In Liguria la Legge regionale 28 aprile 1999, numero 13 (Disciplina delle funzioni in materia di difesa della costa, ripascimento degli arenili, protezione e osservazione dell’ambiente marino e costiero stabilisce la percentuale minima di aree balneabili da lasciare libere: 40%. Il Progetto di utilizzo comunale, esteso a tutte le aree demaniali marittime, deve garantire una percentuale minima di aree balneabili libere e libere attrezzate pari al 40% del fronte totale delle aree balneabili di cui almeno la metà libere; qualora la percentuale delle spiagge libere e libere attrezzate sia, allo stato, superiore alla percentuale del 40%, il Progetto può prevederne una parziale riduzione al fine di migliorare la fruizione la funzione complessiva del litorale balneabile; qualora la suddetta percentuale minima non sia raggiungibile in quanto sussistono concessioni demaniali già rilasciate, il Comune non può rilasciare nuove concessioni demaniali marittime in tutto il territorio comunale.

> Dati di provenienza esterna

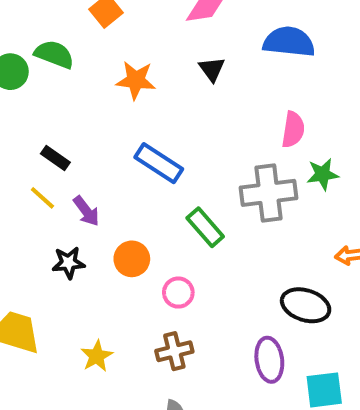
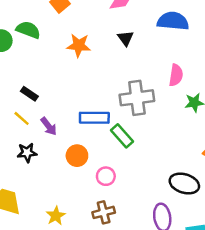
blue rectangle: (159, 163) -> (94, 118), moved, turned -32
gray cross: (268, 193) -> (137, 98), moved
black star: (69, 263) -> (27, 153), moved

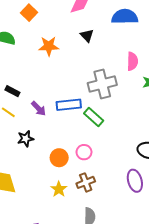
purple arrow: (49, 126) -> (39, 109), moved
black star: (27, 153) -> (26, 139), moved
orange circle: (77, 156) -> (59, 158), moved
yellow star: (56, 216) -> (59, 189), moved

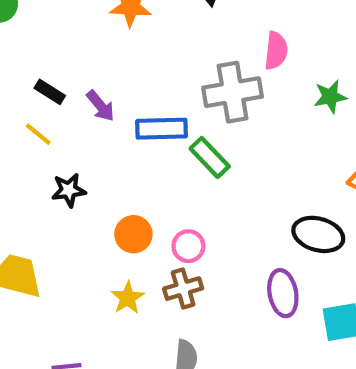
pink semicircle: (132, 61) -> (276, 51), moved
purple arrow: (39, 109) -> (100, 106), moved
pink circle: (84, 152) -> (188, 246), moved

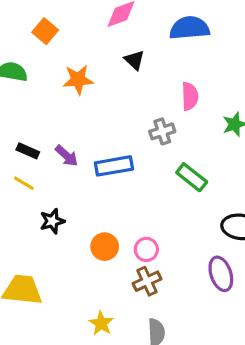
gray cross: (233, 92) -> (162, 131), size x0.6
green rectangle: (210, 157) -> (192, 177), moved
yellow star: (128, 298) -> (101, 323), moved

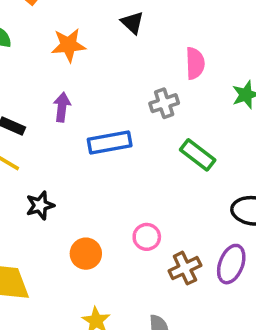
purple arrow: (67, 156) -> (62, 107), moved, turned -125
orange circle: (105, 247) -> (86, 254), moved
purple ellipse: (221, 274) -> (231, 264), turned 40
brown cross: (147, 281) -> (185, 268), moved

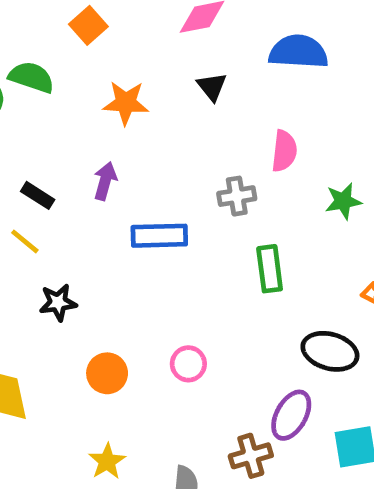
green rectangle: (198, 155) -> (270, 269), turned 36
brown cross: (185, 268) -> (251, 456), moved

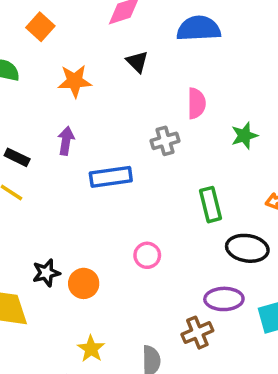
green rectangle: (270, 269) -> (211, 205), moved
black star: (58, 303) -> (46, 273), moved
pink circle: (188, 364) -> (147, 255), moved
purple ellipse: (291, 415) -> (224, 299), turned 66

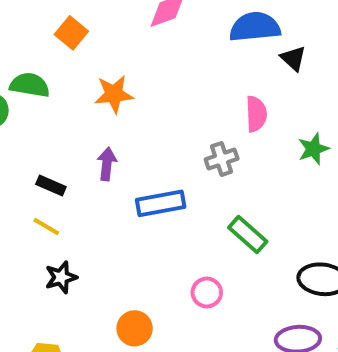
black triangle: (137, 62) -> (293, 58), moved
green rectangle: (211, 205) -> (248, 234), moved, turned -32
black star: (46, 273) -> (61, 277), moved

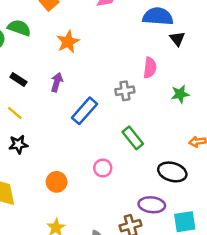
orange star: (114, 94) -> (68, 42), turned -30
black rectangle: (51, 185) -> (18, 79), moved
blue rectangle: (161, 203) -> (84, 111), turned -48

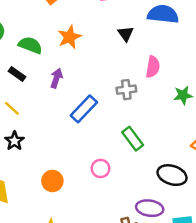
green semicircle: (19, 28) -> (30, 45), moved
black triangle: (177, 39) -> (126, 34), moved
black star: (18, 144) -> (14, 141), turned -30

Ma nel panorama generale dell’Italia, in cambio di pochi spiccioli, la speculazione sul “bene comune spiaggia” ha prodotto enormi profitti a vantaggio di pochi, compromettendo ecosistemi costieri ricchissimi di biodiversità e preziosi per il benessere dei cittadini, anche economico.

“Tutela e fruizione sostenibile sono la chiave per mantenere il valore anche economico offerto da spiagge e aree marine, garantendo che la loro ricchezza resti un beneficio a vantaggio di tutti – ha concluso Marco Costantini, responsabile Mare del WWF Italia -. Per questo il WWF, dopo il successo della campagna per le coste, sarà impegnato nei mesi estivi in iniziative e attività per coinvolgere tutti gli attori del mare, operatori turistici, industriali e commerciali, pescatori, visitatori e istituzioni, perché uniscano le forze per avere un Mediterraneo di Qualità, a partire dalla tutela di specie simbolo come le tartarughe marine, fino al turismo responsabile e ai progetti per aumentare l’efficacia delle nostre aree marine protette”.